As we’re reading I remind him of all the phonics rules we’ve learned and the various blends. I don’t make him suffer through words if he doesn’t know them, but I do try to get him to sound the words out.
Our favorite early readers are the We Both Read Books, and my son’s favorite titles are Just Five More Minutes, Animals Under Our Feet, and Fox’s Best Trick Ever.
Last but not least, we make language arts part of our daily routine. I don’t have to worry about ‘teaching it’ because it’s going to happen no matter what. Please see:
Since my son and I love stories so much, I have used this opportunity to teach him the elements of a story using a few worksheets in Story Elements by McGraw-Hill Children’s Publishing. I’ll write more about this in an upcoming post.
We don’t have a regular writing practice yet. My son isn’t particularly interested in writing at this time, but he has good handwriting skills, which luckily came easy to him.

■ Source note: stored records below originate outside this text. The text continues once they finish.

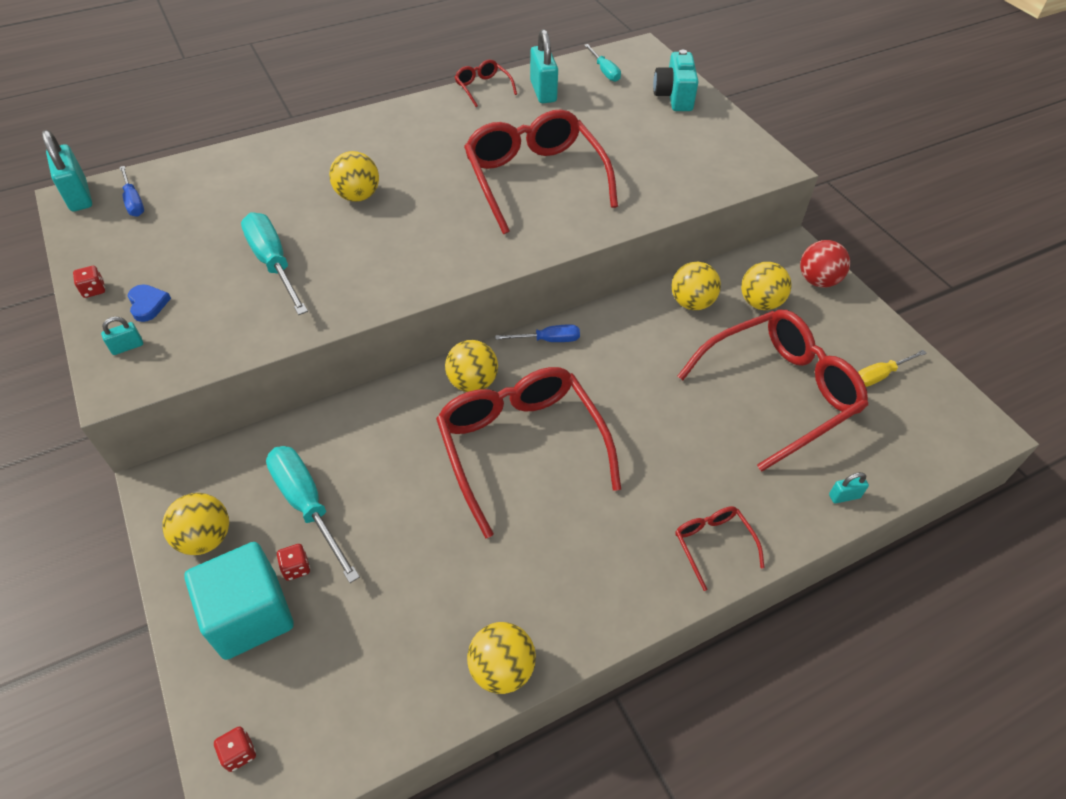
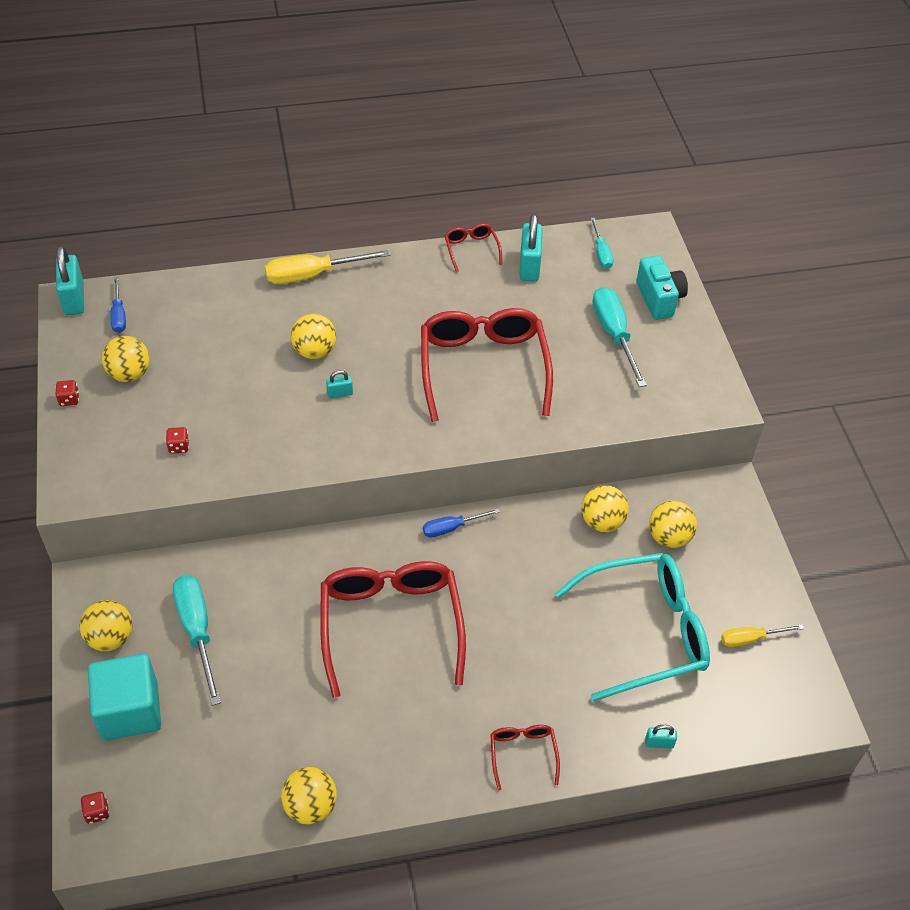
camera: 15 degrees right, 0 degrees up
(127, 347) = (85, 461): turquoise padlock -> turquoise padlock (340, 393)
(148, 304) = (109, 424): blue heart -> none
(273, 264) = (222, 407): turquoise screwdriver -> turquoise screwdriver (614, 335)
(296, 568) = (175, 681): red dice -> red dice (179, 446)
(333, 133) = (313, 275): none -> yellow screwdriver
(472, 382) = (369, 553): yellow ball -> yellow ball (129, 374)
(548, 340) = (451, 528): blue screwdriver -> blue screwdriver turned 150 degrees clockwise
(674, 97) = (659, 299): turquoise camera -> turquoise camera turned 150 degrees clockwise
(779, 392) = (645, 632): red glasses -> turquoise glasses
(818, 281) = (737, 527): red ball -> none

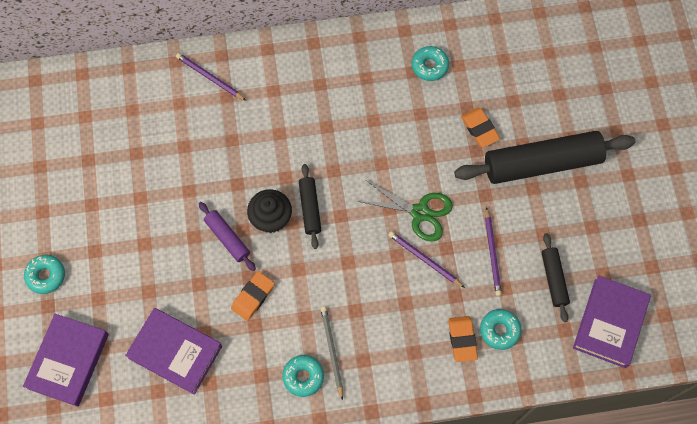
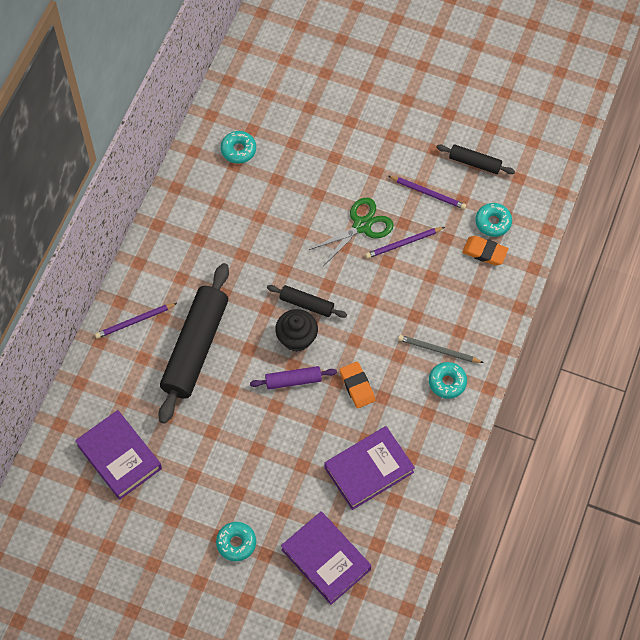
camera: 60 degrees left, 5 degrees down
(479, 129) = (318, 144): orange eraser -> none
(542, 163) = (375, 117): black rolling pin -> black rolling pin (195, 348)
(610, 323) = (532, 145): purple book -> purple book (119, 457)

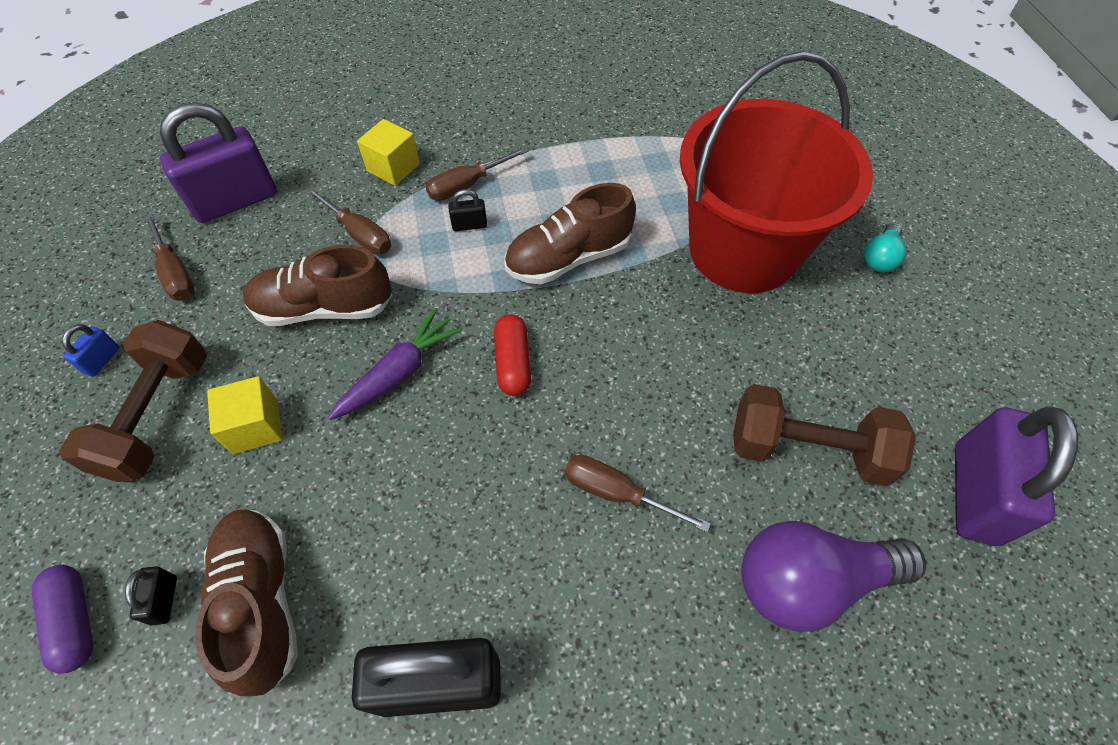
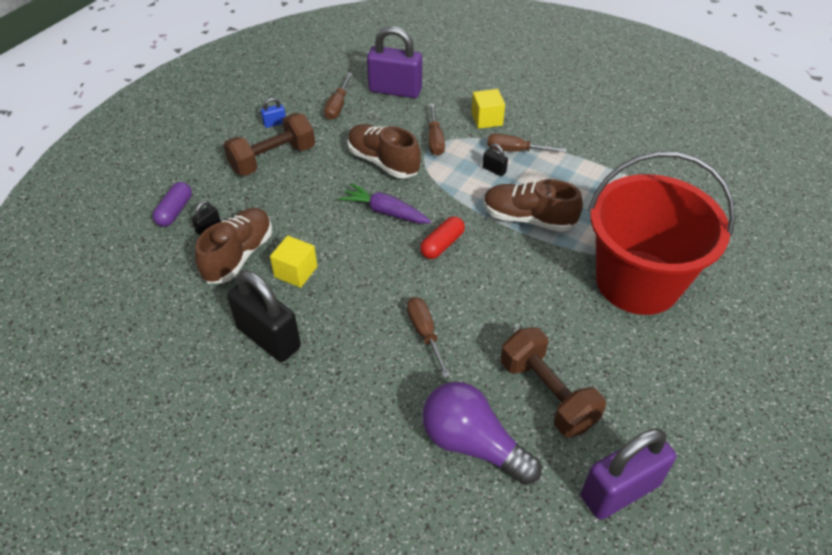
camera: 45 degrees right, 10 degrees down
(255, 426) = (304, 190): yellow cube -> yellow cube (296, 272)
(399, 373) = (385, 212): purple carrot -> purple carrot turned 150 degrees counterclockwise
(880, 257) = (726, 346): turquoise light bulb -> none

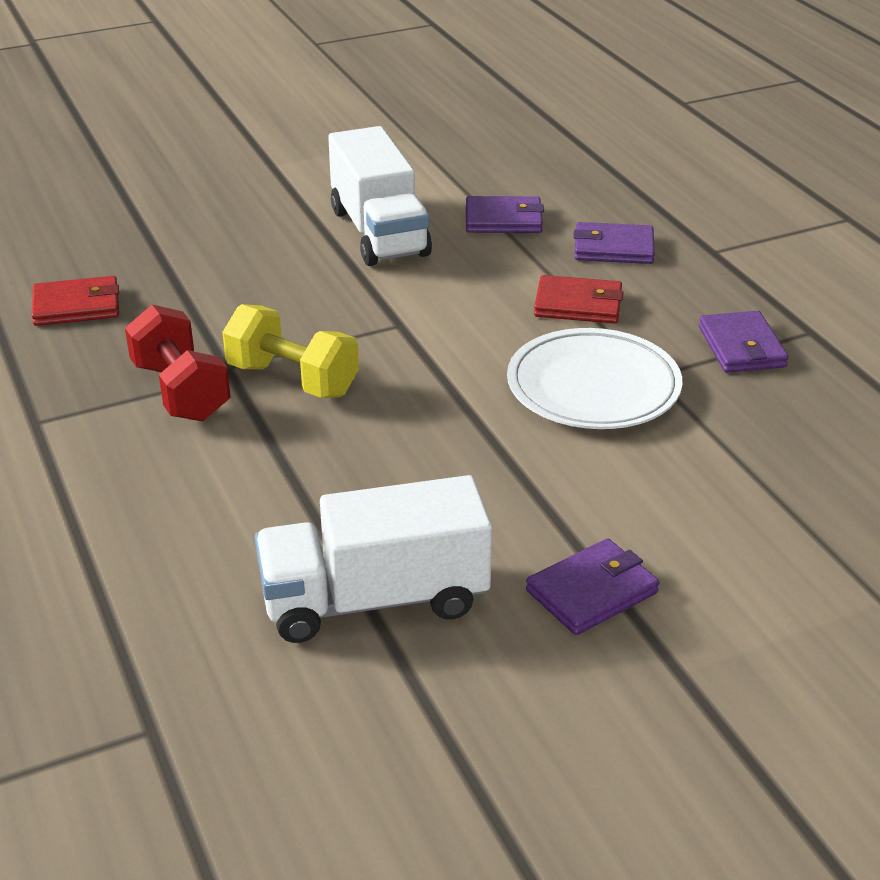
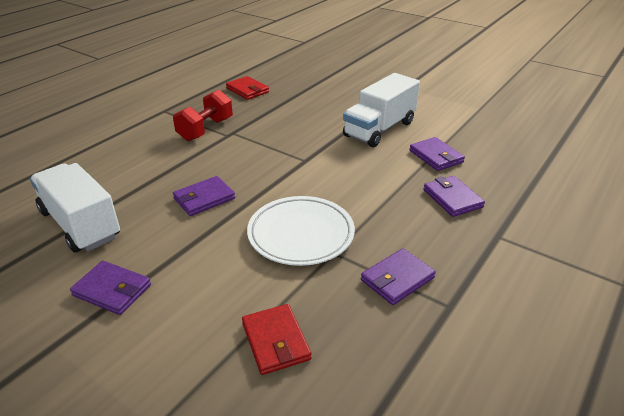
camera: 60 degrees right, 0 degrees up
(293, 380) = (234, 150): yellow dumbbell -> none
(419, 448) = (204, 198): none -> purple wallet
(578, 305) = (378, 205): red wallet -> red wallet (275, 341)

I have him write periodically for special purposes such as:
- The phonics workbook (see above)
- Our snake book project
- Whenever an occasion comes up (and we take advantage of every holiday) to make someone a card or write a thank you note, I have my son make a card and copy a note in it.
- My son also knows I’m available if he wants to dictate a story or letter for me to write for him, but so far, we’ve only done this once.
I hope this helps you think about how you can teach reading in a relaxed and eclectic manner!